■ **EXTRACT**
##########

To be fair, I don't know that David would literally endorse a Soviet-style economic order over Clintonism ... but given the lack of restraint and qualification that he tends to place on his opinions, he should think more carefully about where his conclusions lead. (emphasis added)
As the grandson of ancestors who were forced to flee the brutality of the Bolsheviks, I'll do my best not to take the flippant red-baiting personally. It's not easy, of course - watching someone insinuate that I sympathize with - or may actually want to emulate - one of the most brutal regimes in contemporary history, and one whose brutality impacted my own family...well, let's just say that if we were in a bar, we might have to step outside. That said, knowing Nate is oddly comfortable throwing out blanket insults so casually, I won't take it personally and will instead stick to the substance (or "substance") of Nate's diatribe.
The fact is, while many progressives have certainly been critical of Clintonism - and far more specifically, of the Clinton administration's financial deregulation; corporate-sculpted trade policy; record of exacerbating economic inequality; and refusal to more seriously fight for a progressive economic agenda - most (including me) have never written or said anything to make an objective observer even question whether I "would literally endorse a Soviet-style economic order over Clintonism." Nor, by the way, have most Clinton-critical progressives (including me) ever argued that the Clinton administration's economic record was worse than any president in the last 30 years.
The idea that my conclusions about corporate power - which, again, are the conclusion of the vast majority of Americans, according to polls - could ultimately "lead" to the resurrection of the Soviet Union in the United States asks us to believe in a fantastical hallucination that could only be classified as science fiction or the script of Hannity's America.
Last I checked, never in our 200 year history have we had a situation where workers and citizens have dangerously inordinate and disproportionate power over corporations and moneyed institutions. Last I checked, every time any progressives push to even meagerly address the structural political and economic power imbalances in this country, they are tarred and feathered as communists or "dangers" by the Nate Silvers of the world - whether they are Fox News demagogues, Chicago School economists, or Nate Silver (who, I just found out, is a University of Chicago/London School of Economics guy himself).
Now, as I've said before, I'm not surprised by any of this. I'm not surprised, for instance, that a guy of relative privilege like Nate would state without qualification that the Clinton administration's economic policies were "a tremendous success, particularly for the working poor," and not bother to mention something like, say, the administration's move to mercilessly cut the underprivileged off of welfare at a time of rejuvenating budget surpluses. I'm not surprised to be called "dangerous" or be likened to Soviet dictators by a guy whose major act of political engagement is not doing the hard work of political activism, organizing or movement building, but of studying poll numbers from the Ivory Tower.
This, as I said yesterday, is the standard warmed-over tripe that we've all gotten used to from the DLC and from the Republicans for the last decade. It's only going to get more angry, resentful and widespread as our movement makes more gains (and as a personal aside just as a writer, when someone like Nate continues going back to the most hackneyed rationales, it's a tell-tale sign the writer has some serious limitations in the craft he/she purports to be a master of).

##########

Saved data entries
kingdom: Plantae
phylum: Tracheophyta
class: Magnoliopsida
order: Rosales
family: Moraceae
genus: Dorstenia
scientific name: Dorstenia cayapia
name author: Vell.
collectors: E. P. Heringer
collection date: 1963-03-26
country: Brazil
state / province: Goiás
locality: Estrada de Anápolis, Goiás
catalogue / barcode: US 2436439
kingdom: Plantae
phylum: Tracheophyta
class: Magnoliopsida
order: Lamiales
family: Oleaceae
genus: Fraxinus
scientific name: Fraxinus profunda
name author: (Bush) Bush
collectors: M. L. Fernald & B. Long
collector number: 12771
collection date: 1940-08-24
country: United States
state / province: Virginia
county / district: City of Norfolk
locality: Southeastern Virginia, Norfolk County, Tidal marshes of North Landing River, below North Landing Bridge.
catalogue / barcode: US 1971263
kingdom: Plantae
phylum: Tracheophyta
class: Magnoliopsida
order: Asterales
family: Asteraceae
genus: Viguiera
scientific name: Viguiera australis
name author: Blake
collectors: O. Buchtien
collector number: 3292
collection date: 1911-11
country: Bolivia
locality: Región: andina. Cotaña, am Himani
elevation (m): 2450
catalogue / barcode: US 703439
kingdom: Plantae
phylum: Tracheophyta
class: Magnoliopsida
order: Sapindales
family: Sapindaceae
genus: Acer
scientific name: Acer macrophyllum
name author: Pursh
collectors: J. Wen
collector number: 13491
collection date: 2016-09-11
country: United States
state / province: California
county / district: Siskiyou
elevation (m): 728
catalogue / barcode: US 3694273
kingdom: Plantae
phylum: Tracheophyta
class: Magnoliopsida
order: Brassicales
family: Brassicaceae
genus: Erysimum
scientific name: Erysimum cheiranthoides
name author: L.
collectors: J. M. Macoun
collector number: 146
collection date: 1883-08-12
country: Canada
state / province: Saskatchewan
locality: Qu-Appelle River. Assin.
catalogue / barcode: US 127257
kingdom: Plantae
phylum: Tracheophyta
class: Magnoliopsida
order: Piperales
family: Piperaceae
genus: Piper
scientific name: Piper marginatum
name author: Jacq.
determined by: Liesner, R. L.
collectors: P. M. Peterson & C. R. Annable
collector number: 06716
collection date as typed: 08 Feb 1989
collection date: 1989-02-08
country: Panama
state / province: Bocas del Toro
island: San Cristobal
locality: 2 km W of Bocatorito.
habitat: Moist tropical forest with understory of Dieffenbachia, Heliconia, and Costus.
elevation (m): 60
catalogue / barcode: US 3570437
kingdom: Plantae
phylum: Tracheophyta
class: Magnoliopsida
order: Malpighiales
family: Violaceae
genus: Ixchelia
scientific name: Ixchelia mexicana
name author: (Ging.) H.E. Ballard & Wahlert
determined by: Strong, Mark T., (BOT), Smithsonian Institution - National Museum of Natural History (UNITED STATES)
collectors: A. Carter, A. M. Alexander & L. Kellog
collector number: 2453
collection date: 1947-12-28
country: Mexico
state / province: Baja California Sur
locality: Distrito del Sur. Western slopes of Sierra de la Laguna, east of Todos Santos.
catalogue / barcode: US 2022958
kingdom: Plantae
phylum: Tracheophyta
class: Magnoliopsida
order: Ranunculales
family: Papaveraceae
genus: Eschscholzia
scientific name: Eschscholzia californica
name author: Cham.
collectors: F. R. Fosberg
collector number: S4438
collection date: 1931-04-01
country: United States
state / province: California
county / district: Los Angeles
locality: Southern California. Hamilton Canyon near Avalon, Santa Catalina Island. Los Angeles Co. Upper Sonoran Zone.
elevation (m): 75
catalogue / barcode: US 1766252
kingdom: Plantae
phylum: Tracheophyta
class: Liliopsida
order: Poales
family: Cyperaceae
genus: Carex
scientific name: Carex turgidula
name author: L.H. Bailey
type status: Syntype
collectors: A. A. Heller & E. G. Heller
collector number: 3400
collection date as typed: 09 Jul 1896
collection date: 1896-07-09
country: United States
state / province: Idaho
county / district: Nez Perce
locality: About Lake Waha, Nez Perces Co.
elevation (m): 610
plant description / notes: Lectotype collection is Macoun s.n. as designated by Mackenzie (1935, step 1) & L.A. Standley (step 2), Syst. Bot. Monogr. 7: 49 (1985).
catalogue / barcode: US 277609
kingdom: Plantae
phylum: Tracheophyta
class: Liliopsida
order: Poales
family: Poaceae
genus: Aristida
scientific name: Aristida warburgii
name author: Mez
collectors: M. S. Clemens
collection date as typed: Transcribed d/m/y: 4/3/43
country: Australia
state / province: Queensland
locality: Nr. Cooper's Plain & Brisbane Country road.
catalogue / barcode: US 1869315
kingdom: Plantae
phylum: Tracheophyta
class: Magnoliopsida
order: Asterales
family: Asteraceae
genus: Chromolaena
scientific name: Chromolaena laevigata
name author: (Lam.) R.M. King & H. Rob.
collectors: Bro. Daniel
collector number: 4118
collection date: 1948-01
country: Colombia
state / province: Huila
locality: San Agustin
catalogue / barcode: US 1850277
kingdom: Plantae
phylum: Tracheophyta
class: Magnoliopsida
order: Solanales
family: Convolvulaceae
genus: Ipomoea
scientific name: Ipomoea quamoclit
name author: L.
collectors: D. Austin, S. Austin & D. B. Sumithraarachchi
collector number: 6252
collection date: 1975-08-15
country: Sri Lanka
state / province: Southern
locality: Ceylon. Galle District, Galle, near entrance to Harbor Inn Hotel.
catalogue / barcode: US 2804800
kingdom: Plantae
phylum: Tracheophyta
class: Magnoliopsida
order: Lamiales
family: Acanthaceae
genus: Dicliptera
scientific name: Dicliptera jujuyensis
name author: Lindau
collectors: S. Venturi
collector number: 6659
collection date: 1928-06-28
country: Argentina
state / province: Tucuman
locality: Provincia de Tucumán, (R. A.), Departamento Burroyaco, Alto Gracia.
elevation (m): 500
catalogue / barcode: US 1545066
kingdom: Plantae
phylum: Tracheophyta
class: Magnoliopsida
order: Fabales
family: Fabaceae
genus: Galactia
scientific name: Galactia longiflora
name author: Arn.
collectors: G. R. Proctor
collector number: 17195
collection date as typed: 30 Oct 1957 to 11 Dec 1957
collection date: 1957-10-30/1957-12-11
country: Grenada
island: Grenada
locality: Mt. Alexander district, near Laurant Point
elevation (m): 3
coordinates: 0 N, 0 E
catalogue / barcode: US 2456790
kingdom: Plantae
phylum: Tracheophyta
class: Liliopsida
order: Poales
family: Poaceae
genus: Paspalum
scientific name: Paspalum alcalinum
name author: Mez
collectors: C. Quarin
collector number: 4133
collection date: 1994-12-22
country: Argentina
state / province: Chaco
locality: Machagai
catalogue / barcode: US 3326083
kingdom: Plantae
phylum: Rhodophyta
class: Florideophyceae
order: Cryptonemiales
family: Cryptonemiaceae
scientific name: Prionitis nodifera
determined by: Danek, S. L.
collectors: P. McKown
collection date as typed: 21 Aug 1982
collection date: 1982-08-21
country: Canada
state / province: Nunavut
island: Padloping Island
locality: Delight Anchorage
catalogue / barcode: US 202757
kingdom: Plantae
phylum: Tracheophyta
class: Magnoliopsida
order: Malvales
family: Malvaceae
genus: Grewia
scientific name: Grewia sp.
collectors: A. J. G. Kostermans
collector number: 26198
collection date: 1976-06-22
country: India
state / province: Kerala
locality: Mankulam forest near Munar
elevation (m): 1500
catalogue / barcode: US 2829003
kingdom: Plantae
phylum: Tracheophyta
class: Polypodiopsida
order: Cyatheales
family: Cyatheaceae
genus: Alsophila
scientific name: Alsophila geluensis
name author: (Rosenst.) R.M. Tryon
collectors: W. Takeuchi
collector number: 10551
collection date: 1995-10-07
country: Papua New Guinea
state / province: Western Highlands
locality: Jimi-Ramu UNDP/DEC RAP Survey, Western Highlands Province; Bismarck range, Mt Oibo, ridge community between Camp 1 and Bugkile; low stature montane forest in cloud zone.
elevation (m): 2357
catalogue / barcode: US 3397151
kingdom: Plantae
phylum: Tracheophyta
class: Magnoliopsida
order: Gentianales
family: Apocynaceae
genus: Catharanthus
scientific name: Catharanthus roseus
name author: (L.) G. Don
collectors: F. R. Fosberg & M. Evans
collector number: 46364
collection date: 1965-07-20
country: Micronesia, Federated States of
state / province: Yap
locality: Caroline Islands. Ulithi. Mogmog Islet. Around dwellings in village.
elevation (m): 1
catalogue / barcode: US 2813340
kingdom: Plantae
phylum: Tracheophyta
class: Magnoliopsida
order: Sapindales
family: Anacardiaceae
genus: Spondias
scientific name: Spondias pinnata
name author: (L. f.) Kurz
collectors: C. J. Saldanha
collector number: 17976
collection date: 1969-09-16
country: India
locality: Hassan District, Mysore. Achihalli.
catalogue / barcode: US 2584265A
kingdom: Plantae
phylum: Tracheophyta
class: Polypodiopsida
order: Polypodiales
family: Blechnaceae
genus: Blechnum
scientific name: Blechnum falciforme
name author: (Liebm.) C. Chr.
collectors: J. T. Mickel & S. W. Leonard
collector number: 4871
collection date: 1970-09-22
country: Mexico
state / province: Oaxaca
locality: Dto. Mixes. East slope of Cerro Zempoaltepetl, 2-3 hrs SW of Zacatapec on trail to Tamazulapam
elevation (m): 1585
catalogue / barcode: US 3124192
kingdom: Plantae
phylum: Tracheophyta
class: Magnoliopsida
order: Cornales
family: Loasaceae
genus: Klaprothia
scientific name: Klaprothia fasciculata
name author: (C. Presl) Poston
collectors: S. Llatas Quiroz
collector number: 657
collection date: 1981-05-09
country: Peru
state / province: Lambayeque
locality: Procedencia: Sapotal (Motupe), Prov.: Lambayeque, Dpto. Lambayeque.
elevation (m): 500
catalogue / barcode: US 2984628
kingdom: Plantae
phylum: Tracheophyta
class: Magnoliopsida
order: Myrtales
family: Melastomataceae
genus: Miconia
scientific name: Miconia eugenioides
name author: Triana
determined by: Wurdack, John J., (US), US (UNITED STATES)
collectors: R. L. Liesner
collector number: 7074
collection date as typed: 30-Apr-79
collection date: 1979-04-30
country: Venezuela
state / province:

##########

■ **WHAT TO DO**
1. Answer these questions from the post:
(a) What did the writer's ancestors have to flee?
(b) Which two schools is Nate Silver linked to?
(c) What phrase did Nate use to describe the Clinton administration's economic policies?
2. Say whether each statement agrees with the post, and quote the words that decide it:
(a) The writer says most Clinton-critical progressives have argued that the Clinton administration's economic record was worse than that of any president in the last 30 years.
(b) The writer says his conclusions about corporate power are held by most Americans, according to polls.
(c) The writer is surprised by Nate's remarks.
The rows were drawn from a separate source.

■ **TASK-BY-TASK SOLUTIONS**
1.
(a) The brutality of the Bolsheviks.
(b) The University of Chicago and the London School of Economics.
(c) "a tremendous success, particularly for the working poor"

2.
(a) No: "Nor, by the way, have most Clinton-critical progressives (including me) ever argued that the Clinton administration's economic record was worse than any president in the last 30 years."
(b) Yes: "which, again, are the conclusion of the vast majority of Americans, according to polls"
(c) No: "Now, as I've said before, I'm not surprised by any of this."